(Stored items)
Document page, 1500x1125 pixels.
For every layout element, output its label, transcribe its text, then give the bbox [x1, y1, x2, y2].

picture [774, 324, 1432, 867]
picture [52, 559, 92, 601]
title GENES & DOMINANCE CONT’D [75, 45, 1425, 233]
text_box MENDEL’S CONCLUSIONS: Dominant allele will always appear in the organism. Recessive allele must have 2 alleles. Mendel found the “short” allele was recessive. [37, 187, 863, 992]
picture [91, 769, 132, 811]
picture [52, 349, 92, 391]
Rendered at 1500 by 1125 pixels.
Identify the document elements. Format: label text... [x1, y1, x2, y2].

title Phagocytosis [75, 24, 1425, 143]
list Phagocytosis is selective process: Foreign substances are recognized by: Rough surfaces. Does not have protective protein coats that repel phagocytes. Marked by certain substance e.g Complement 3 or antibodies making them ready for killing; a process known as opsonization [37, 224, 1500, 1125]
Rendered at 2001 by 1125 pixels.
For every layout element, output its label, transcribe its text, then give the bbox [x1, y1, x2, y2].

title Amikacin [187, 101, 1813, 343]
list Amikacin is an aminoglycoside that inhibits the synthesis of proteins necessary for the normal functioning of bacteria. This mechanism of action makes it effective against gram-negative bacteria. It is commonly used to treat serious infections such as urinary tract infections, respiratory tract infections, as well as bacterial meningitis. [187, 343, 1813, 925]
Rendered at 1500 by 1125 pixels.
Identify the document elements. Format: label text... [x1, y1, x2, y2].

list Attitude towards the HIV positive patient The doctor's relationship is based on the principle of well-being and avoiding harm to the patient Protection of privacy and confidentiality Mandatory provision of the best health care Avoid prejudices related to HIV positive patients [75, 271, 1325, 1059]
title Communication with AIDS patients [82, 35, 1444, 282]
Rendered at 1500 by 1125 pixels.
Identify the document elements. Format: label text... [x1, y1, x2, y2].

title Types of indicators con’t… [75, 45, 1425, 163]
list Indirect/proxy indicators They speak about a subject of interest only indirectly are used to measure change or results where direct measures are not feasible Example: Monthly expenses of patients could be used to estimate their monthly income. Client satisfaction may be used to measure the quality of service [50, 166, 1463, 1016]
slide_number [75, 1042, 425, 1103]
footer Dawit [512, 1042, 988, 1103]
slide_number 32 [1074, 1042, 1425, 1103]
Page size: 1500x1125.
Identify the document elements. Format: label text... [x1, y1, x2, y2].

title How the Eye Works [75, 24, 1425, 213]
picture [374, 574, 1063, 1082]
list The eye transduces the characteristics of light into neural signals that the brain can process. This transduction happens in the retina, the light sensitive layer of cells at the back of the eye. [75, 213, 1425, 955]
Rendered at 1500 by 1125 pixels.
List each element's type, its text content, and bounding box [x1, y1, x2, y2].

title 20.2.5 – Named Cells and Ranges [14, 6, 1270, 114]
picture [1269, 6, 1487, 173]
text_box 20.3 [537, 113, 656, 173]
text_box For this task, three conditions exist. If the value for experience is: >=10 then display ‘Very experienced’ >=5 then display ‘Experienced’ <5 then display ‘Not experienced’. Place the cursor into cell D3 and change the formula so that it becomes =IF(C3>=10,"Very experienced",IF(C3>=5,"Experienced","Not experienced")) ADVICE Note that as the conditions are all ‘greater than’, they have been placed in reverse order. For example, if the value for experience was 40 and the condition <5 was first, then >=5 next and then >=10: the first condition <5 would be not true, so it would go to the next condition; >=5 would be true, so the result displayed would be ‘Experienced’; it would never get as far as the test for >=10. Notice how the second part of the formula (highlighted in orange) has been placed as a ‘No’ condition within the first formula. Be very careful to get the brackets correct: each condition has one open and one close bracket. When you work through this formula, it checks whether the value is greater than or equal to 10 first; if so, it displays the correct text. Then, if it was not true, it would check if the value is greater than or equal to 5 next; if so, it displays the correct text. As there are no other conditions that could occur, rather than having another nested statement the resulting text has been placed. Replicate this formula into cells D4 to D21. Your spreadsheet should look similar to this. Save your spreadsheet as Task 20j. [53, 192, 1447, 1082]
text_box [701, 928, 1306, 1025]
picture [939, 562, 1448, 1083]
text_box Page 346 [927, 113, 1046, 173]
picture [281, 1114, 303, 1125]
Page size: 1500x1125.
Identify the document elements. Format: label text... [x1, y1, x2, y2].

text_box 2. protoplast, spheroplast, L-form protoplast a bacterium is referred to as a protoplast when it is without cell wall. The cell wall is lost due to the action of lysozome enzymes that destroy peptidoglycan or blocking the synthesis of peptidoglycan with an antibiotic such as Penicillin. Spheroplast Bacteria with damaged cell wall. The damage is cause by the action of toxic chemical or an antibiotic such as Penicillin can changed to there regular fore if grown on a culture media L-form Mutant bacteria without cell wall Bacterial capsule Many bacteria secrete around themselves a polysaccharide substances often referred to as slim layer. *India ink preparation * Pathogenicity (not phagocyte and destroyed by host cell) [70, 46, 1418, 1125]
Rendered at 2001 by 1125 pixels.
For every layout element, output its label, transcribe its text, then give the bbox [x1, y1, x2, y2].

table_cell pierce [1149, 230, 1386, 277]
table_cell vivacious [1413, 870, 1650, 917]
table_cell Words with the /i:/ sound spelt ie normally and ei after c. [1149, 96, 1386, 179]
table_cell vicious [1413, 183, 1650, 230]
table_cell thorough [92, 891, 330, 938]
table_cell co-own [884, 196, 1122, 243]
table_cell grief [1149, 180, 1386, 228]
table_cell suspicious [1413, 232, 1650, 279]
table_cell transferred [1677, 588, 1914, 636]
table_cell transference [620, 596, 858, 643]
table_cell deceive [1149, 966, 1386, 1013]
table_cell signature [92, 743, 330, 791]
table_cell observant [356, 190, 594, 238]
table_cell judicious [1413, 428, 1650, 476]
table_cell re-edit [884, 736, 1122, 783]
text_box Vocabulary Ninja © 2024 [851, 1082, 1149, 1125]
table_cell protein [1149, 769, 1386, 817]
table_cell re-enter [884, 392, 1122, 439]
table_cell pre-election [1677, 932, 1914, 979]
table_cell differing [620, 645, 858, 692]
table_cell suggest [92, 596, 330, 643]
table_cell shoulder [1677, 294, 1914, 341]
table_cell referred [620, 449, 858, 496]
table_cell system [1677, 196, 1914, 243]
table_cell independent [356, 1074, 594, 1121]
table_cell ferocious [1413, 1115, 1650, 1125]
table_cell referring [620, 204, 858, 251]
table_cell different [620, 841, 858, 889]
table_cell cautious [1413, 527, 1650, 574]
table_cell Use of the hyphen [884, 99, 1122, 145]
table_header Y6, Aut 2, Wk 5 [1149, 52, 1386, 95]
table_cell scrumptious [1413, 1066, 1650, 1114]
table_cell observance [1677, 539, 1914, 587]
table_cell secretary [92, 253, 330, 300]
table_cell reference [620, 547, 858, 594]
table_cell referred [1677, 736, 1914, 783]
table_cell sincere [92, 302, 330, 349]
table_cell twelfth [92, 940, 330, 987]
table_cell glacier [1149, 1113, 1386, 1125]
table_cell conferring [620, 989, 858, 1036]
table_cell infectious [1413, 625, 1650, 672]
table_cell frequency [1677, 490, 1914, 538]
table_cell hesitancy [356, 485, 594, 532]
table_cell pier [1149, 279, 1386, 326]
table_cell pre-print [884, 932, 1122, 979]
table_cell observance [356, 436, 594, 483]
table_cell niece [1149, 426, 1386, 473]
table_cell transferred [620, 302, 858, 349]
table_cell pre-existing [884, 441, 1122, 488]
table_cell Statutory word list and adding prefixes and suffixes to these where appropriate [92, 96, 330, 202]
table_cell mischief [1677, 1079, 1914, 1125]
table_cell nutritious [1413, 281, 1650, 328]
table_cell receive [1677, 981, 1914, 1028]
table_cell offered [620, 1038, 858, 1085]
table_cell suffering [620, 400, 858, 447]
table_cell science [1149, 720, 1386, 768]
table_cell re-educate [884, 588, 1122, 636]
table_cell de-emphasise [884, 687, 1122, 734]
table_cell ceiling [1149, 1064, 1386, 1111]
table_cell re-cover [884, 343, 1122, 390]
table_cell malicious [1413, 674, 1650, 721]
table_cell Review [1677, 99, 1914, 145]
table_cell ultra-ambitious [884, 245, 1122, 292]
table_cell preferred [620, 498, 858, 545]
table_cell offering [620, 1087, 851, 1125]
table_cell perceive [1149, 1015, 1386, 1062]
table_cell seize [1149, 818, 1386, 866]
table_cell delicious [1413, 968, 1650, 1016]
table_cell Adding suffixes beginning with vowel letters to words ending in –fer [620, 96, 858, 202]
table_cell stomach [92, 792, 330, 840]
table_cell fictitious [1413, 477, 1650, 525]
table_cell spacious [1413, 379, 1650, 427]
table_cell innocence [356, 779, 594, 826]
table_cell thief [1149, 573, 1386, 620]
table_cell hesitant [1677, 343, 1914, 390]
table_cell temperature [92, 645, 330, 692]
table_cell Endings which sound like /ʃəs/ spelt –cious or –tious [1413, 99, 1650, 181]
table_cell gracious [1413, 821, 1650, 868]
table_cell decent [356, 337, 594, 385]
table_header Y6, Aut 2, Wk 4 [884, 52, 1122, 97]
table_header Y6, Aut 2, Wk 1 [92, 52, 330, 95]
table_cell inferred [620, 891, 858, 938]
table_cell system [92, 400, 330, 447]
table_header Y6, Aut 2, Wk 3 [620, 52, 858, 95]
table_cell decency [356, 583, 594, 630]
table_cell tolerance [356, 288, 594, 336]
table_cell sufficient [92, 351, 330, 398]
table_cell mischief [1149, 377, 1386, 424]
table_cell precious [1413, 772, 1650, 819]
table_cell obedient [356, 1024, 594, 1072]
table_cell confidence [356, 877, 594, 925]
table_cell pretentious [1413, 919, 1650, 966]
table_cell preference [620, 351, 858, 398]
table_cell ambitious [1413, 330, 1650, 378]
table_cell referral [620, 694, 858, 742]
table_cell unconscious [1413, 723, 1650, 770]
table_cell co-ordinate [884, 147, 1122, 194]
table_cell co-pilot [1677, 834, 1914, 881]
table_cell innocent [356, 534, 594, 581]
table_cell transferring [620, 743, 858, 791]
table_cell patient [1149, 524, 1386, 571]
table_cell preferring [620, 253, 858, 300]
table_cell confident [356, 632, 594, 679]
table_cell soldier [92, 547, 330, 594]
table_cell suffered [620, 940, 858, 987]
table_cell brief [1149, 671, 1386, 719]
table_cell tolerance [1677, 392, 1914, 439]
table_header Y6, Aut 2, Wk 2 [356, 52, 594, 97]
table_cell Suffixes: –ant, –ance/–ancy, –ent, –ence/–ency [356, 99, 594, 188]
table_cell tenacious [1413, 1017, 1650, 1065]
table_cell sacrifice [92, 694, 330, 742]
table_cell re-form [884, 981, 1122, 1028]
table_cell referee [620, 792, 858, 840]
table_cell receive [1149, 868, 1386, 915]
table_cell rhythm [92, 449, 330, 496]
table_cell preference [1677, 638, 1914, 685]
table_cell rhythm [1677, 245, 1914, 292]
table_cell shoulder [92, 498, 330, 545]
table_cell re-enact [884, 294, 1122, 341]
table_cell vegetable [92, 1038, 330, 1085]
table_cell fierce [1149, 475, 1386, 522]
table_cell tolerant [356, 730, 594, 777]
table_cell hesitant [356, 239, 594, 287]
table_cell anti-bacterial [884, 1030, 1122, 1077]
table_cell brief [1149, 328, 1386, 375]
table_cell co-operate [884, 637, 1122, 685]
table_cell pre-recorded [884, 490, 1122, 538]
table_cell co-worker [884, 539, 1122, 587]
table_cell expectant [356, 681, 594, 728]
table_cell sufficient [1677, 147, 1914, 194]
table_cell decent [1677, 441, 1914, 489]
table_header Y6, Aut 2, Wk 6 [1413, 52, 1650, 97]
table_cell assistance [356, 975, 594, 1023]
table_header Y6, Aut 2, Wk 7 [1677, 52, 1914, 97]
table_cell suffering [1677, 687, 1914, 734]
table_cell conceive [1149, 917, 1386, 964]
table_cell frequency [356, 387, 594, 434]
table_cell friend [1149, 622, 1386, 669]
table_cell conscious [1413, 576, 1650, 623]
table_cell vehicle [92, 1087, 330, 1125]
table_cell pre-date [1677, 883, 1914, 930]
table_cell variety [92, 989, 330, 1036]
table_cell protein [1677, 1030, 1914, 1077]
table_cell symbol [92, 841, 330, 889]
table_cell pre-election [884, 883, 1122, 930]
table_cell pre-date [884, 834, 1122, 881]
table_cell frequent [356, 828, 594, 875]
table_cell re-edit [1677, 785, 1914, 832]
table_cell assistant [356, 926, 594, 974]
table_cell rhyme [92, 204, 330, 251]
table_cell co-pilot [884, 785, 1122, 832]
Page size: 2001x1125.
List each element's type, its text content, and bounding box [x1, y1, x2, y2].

TASK INSTRUCTIONS -
Search the entries above for the string "tolerance", and report each line where it occurs.

ANSWER BOX -
table_cell tolerance [356, 288, 594, 336]
table_cell tolerance [1677, 392, 1914, 439]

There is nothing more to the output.